Home networking services have been around for a while, but adoption has only recently started ramping up among both MSOs and telcos. For example, Cox Communications Inc. , specifically, has noticed that its take rate among such services has recently tripled, according to Tim Kridel, the analyst who wrote the report.

One reason for the sudden uptake from customers is that MSOs and telcos are doing a better job at marketing the products, but they've still got room for improvement.

For instance, "they still don't do the math for the customer in pointing out the savings," Kridel says. That's despite the fact that cable MSOs offer home networking installations to their customers for less than competing services such as Geek Squad and Firedog .

The key, though, is that most home networking offerings aren't different enough to convince, say, a cable customer to sign up for a telco service like FiOS.

"I don't think there's anyone really ahead yet," says Kridel. "It's a market-by-market basis. In areas where FiOS is available, it's still going to come down to whether or not the consumer really wants 50-Mbit/s service or not. If they don't need it, they'll be content sticking with cable regardless of the home networking offerings."

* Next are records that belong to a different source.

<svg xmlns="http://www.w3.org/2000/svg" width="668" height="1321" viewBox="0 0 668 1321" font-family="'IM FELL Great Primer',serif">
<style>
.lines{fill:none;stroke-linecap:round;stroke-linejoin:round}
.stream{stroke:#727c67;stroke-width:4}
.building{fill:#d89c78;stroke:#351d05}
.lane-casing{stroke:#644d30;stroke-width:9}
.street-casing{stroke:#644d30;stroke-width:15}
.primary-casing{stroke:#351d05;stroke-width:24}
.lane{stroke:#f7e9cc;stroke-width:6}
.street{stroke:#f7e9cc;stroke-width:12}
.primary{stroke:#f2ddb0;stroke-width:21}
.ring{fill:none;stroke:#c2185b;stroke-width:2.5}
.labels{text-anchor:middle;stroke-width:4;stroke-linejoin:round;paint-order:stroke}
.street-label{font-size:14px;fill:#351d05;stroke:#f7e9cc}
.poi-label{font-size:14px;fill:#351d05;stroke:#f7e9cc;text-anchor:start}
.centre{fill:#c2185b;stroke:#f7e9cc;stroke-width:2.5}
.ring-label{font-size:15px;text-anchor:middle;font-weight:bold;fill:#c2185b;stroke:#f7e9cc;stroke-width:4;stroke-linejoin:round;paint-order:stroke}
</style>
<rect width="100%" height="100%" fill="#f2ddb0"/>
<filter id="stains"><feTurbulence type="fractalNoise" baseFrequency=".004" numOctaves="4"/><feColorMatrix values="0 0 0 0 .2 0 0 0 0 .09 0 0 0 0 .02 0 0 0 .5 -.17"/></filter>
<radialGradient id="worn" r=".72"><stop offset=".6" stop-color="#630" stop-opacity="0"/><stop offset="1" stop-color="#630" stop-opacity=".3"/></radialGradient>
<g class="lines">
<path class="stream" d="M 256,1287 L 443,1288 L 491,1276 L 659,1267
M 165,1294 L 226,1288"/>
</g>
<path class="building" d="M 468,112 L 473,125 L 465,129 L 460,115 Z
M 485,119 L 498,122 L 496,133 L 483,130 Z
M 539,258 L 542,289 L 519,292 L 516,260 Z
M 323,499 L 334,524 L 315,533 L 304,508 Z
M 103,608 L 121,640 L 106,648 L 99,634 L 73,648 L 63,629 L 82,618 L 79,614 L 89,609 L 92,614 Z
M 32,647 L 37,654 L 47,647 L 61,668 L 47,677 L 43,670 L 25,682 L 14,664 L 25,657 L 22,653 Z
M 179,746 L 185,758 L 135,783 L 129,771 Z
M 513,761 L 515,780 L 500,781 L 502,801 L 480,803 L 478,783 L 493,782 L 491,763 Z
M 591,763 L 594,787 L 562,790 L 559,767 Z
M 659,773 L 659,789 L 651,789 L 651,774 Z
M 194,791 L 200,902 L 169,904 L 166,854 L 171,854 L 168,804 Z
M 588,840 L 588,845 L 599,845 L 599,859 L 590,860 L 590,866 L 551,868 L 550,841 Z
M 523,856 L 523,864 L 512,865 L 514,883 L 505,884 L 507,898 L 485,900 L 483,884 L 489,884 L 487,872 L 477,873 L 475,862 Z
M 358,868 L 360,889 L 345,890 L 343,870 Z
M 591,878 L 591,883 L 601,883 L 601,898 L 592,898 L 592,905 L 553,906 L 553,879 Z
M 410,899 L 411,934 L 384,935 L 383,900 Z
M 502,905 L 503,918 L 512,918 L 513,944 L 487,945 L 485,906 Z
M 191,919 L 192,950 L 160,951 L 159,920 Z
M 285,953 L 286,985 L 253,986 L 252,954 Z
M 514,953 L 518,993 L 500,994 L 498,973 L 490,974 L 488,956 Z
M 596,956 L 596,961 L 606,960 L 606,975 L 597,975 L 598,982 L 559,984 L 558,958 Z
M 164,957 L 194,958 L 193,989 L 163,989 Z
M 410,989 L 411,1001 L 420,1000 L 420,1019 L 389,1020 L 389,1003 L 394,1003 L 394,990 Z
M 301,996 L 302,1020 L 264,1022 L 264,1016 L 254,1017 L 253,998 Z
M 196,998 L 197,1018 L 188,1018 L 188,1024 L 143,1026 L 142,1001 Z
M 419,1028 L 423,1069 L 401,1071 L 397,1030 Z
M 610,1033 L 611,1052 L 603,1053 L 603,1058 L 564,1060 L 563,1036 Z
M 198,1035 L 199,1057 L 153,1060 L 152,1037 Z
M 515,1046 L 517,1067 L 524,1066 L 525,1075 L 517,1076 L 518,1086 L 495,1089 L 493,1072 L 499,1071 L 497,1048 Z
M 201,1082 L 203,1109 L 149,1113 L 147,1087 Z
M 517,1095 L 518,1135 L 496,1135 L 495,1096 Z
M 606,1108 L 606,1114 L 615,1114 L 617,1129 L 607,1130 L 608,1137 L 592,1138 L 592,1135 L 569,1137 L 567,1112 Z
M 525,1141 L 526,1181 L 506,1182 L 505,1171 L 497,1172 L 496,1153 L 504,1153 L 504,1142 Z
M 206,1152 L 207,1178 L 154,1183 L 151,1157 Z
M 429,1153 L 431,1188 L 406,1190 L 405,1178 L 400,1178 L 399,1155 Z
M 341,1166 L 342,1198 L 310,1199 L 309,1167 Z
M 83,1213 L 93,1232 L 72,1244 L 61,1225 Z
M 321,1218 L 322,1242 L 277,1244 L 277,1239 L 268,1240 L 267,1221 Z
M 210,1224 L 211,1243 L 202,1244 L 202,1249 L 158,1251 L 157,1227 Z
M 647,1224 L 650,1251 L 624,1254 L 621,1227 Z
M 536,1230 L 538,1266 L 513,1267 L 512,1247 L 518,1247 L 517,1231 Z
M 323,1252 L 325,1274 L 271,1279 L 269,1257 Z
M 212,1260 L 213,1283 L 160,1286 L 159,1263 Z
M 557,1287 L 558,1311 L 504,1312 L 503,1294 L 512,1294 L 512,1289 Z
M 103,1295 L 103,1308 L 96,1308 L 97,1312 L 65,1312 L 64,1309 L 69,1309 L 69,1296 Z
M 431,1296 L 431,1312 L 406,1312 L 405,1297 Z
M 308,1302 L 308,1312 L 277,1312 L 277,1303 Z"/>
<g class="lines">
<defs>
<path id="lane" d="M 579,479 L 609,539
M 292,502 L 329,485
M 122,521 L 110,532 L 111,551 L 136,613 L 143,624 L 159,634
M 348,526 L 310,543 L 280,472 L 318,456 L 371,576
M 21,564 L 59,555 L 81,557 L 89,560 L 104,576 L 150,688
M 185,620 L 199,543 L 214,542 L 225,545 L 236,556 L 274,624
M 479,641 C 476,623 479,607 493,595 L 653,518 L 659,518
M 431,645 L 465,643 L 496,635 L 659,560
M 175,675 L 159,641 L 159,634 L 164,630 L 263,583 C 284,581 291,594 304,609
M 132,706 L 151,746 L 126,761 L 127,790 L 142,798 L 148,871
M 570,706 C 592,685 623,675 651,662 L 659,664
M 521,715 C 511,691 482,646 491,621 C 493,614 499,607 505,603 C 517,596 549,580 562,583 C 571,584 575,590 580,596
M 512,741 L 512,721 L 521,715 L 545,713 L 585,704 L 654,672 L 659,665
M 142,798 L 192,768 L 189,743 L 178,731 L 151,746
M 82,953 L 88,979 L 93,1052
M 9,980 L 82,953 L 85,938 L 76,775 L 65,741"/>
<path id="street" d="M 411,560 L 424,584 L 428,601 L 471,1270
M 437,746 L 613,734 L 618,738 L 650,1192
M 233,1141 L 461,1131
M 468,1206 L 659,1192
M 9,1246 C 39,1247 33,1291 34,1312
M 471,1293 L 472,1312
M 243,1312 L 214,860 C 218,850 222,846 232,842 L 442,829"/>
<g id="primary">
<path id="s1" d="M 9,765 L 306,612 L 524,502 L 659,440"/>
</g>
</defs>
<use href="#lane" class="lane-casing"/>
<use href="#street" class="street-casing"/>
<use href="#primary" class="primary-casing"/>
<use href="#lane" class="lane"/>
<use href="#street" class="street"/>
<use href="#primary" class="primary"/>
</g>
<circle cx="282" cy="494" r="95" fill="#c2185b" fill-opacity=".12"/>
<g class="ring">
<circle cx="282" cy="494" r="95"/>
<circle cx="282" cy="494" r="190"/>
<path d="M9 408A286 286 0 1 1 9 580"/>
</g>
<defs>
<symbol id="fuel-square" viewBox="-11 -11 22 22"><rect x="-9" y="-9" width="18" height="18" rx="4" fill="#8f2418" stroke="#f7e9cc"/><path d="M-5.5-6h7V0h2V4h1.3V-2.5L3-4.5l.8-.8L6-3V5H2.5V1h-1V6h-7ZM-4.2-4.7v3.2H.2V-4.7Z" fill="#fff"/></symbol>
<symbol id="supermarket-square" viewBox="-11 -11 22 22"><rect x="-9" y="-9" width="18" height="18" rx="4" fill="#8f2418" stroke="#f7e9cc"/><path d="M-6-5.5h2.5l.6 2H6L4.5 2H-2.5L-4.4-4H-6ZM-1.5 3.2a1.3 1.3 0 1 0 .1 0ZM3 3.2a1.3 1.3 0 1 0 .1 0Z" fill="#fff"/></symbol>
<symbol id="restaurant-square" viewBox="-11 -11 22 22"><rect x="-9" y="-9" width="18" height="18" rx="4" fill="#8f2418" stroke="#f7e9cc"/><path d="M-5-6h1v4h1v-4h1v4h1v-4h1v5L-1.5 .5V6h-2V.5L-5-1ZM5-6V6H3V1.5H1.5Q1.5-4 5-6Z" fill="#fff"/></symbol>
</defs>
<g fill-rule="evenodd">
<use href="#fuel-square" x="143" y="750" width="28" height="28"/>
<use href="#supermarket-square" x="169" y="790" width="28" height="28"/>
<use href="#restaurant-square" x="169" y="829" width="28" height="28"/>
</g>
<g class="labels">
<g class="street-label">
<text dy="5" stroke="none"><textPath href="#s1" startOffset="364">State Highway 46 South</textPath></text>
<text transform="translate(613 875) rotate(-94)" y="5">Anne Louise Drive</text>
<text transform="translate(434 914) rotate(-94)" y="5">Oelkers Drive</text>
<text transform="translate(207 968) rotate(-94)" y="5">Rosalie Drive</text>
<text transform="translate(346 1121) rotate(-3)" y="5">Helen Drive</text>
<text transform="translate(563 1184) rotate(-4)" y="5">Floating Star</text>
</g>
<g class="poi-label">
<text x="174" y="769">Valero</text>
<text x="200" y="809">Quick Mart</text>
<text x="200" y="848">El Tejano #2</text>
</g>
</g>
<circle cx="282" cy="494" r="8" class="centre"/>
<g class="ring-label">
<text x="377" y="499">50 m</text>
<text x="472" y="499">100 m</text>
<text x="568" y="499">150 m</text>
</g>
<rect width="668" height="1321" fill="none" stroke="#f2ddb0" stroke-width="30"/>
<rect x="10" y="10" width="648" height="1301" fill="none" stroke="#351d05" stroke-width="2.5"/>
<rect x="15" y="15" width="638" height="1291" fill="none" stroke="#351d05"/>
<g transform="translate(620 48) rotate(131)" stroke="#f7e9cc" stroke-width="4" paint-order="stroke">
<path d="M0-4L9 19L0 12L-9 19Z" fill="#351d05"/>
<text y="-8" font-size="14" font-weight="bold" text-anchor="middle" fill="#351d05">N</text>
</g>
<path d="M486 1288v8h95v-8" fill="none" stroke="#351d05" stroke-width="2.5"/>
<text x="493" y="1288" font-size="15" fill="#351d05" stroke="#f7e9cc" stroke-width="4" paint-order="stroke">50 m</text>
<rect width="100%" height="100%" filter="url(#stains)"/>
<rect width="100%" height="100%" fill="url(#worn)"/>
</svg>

A home networking service has to do more than just "spread the broadband connection around the residence," Kridel says. He points out service providers like Mediacom Communications Corp. that are adding home security and control on top of the home networking.

Another wrinkle for telcos and MSOs is whether the emergence of femtocells makes wireless carriers serious contenders.

A wireless carrier like Sprint could use femtocells to encourage customers to drop their wireline provider altogether.

Then again, femtocells rely on a wired connection for backhaul. "It's technically possible for a telco or MSO to thwart wireline voice displacement by blocking that backhaul connection," Kridel writes in the report.

(Whether that kind of thwarting becomes blocked by regulatory initiatives remains to be seen.)

A collaboration between the two sides in home networking is very possible. Cable MSOs do have some interest in adding a wireless component, and wireless carriers like Sprint Corp. (NYSE: S) and T-Mobile US Inc. have no wired broadband and video networks.